While you’re stuck on quarantine – whether you’re alone or with your family – you need to take care of your mental health! Here are four tips for keeping your head above water during the time of COVID-19.
Most “shelter-at-home” orders do not legally prevent you from going outside. You can still enjoy a walk around the neighborhood, nature trails, or even your local park (in some municipalities.) Just make efforts to stay at least six feet away from other people.
In a more rural area, or just not in the mood for exercise? Take some time in your yard or on your porch to soak up some sun.

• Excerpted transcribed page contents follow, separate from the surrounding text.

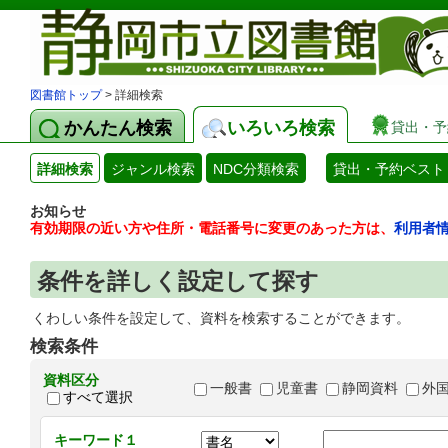
図書館トップ
> 詳細検索
かんたん検索
いろいろ検索
貸出・予
詳細検索
ジャンル検索
NDC分類検索
貸出・予約ベスト
お知らせ
有効期限の近い方や住所・電話番号に変更のあった方は、
利用者
条件を詳しく設定して探す
くわしい条件を設定して、資料を検索することができます。
検索条件
資料区分
一般書
児童書
静岡資料
外
すべて選択
キーワード１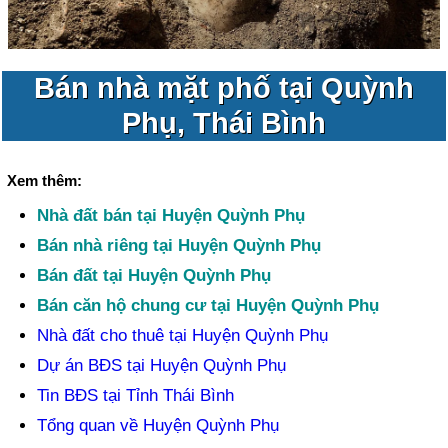
Bán nhà mặt phố tại Quỳnh
Phụ, Thái Bình
Xem thêm:
Nhà đất bán tại Huyện Quỳnh Phụ
Bán nhà riêng tại Huyện Quỳnh Phụ
Bán đất tại Huyện Quỳnh Phụ
Bán căn hộ chung cư tại Huyện Quỳnh Phụ
Nhà đất cho thuê tại Huyện Quỳnh Phụ
Dự án BĐS tại Huyện Quỳnh Phụ
Tin BĐS tại Tỉnh Thái Bình
Tổng quan về Huyện Quỳnh Phụ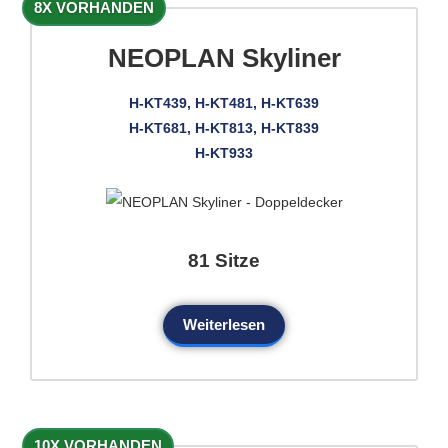
8X VORHANDEN
NEOPLAN Skyliner
H-KT439, H-KT481, H-KT639
H-KT681, H-KT813, H-KT839
H-KT933
81 Sitze
Weiterlesen
10X VORHANDEN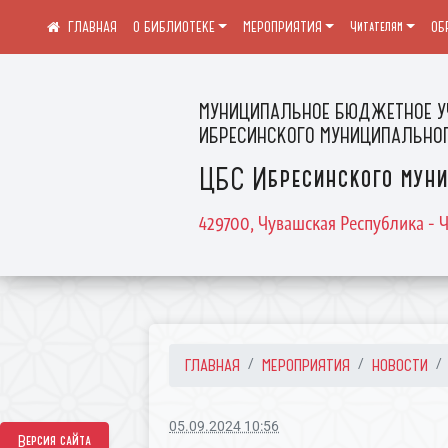
О БИБЛИОТЕКЕ
МЕРОПРИЯТИЯ
Читателям
ОБ
МУНИЦИПАЛЬНОЕ БЮДЖЕТНОЕ У
ИБРЕСИНСКОГО МУНИЦИПАЛЬНОГ
ЦБС Ибресинского муни
429700, Чувашская Республика - Ч
ГЛАВНАЯ
МЕРОПРИЯТИЯ
НОВОСТИ
05.09.2024 10:56
Версия сайта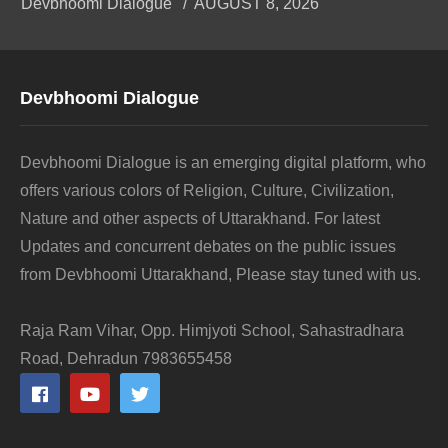
Devbhoomi Dialogue
AUGUST 8, 2026
Devbhoomi Dialogue
Devbhoomi Dialogue is an emerging digital platform, who
offers various colors of Religion, Culture, Civilization,
Nature and other aspects of Uttarakhand. For latest
Updates and concurrent debates on the public issues
from Devbhoomi Uttarakhand, Please stay tuned with us.
Raja Ram Vihar, Opp. Himjyoti School, Sahastradhara
Road, Dehradun 7983655458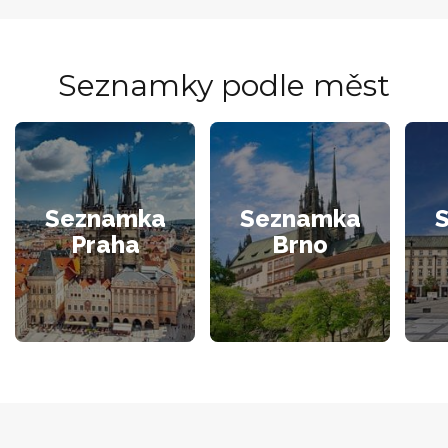
Seznamky podle měst
Seznamka
Seznamka
Praha
Brno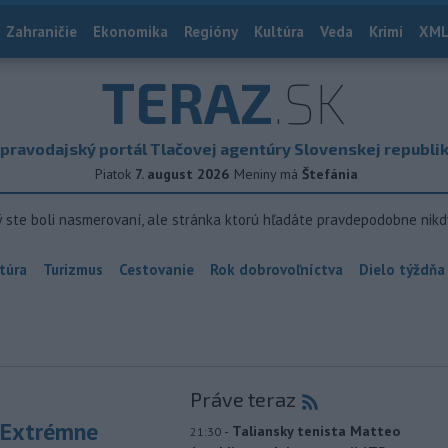
Zahraničie
Ekonomika
Regióny
Kultúra
Veda
Krimi
XML
TERAZ
.SK
pravodajský portál Tlačovej agentúry Slovenskej republi
Piatok
7. august 2026
Meniny má
Štefánia
ý ste boli nasmerovaní, ale stránka ktorú hľadáte pravdepodobne nikd
túra
Turizmus
Cestovanie
Rok dobrovoľníctva
Dielo týždňa
Práve teraz
 Extrémne
-
Taliansky tenista Matteo
21:30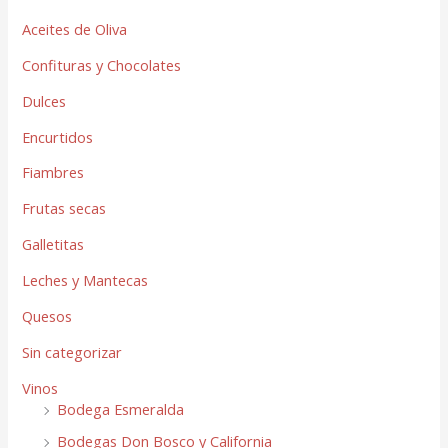
Aceites de Oliva
Confituras y Chocolates
Dulces
Encurtidos
Fiambres
Frutas secas
Galletitas
Leches y Mantecas
Quesos
Sin categorizar
Vinos
Bodega Esmeralda
Bodegas Don Bosco y California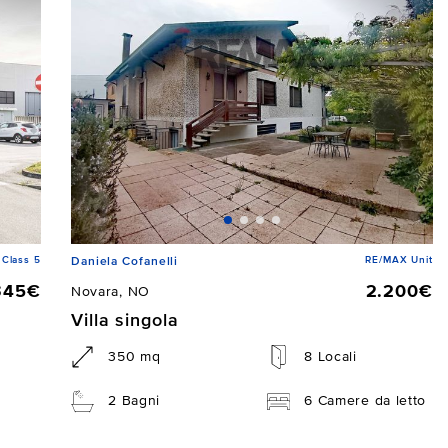
Class 5
RE/MAX Unit
Daniela Cofanelli
345€
2.200€
Novara, NO
Villa singola
350 mq
8 Locali
2 Bagni
6 Camere da letto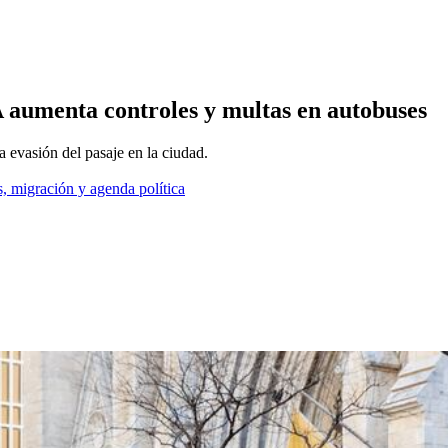
 aumenta controles y multas en autobuses
 evasión del pasaje en la ciudad.
, migración y agenda política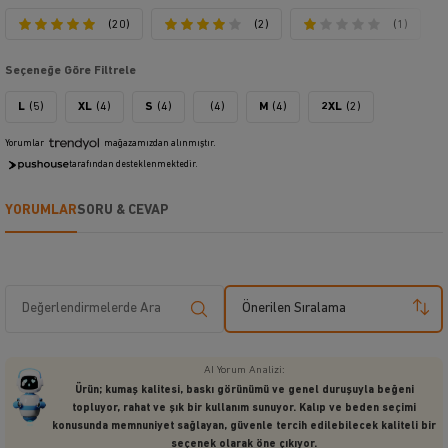
(20)
(2)
(1)
Seçeneğe Göre Filtrele
L
(5)
XL
(4)
S
(4)
(4)
M
(4)
2XL
(2)
Yorumlar
mağazamızdan alınmıştır.
tarafından desteklenmektedir.
YORUMLAR
SORU & CEVAP
Önerilen Sıralama
AI Yorum Analizi:
Ürün; kumaş kalitesi, baskı görünümü ve genel duruşuyla beğeni
topluyor, rahat ve şık bir kullanım sunuyor. Kalıp ve beden seçimi
konusunda memnuniyet sağlayan, güvenle tercih edilebilecek kaliteli bir
seçenek olarak öne çıkıyor.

Sunlight is scientifically proven to improve your mood, and it’s vital for maintaining a good sleep schedule.
Keep a Routine
With many of us working from home – often with less supervision – it’s easy for work hours to get weird. When work hours get weird, so does the rest of your routine: sleeping, regular workouts, lunch breaks. But routine is proven to positively impact mental health, and can help ward off impulsiveness and aggression in kids.
Make efforts to keep your routine as normal as possible. Consider setting alarms, even on weekends, to make sure you don’t slip into an unhelpful pattern.
Communicate with Your Family
Being cooped up together can create or exacerbate tensions in your home, especially for those where children are normally in school during the day. It’s important to be honest and upfront about your needs during this time: your need for quiet, alone time, or personal space.
Practice using “I statements” during tense conversations, and address problems early before they fester. Your family will be better off!
Minimize Internet Exposure
Finally, we all know how tempting it is to pick up your phone and scroll Twitter or Facebook during your downtime. While it’s important to stay on top of the news, there comes a point where repeated exposure to bad news can turn into something akin to mental self-harm…and that is dangerous.
Self-discipline can be hard in this area, as most social media is designed to keep you coming back. Consider deleting apps on your phone, only checking sites on your computer to minimize the temptation.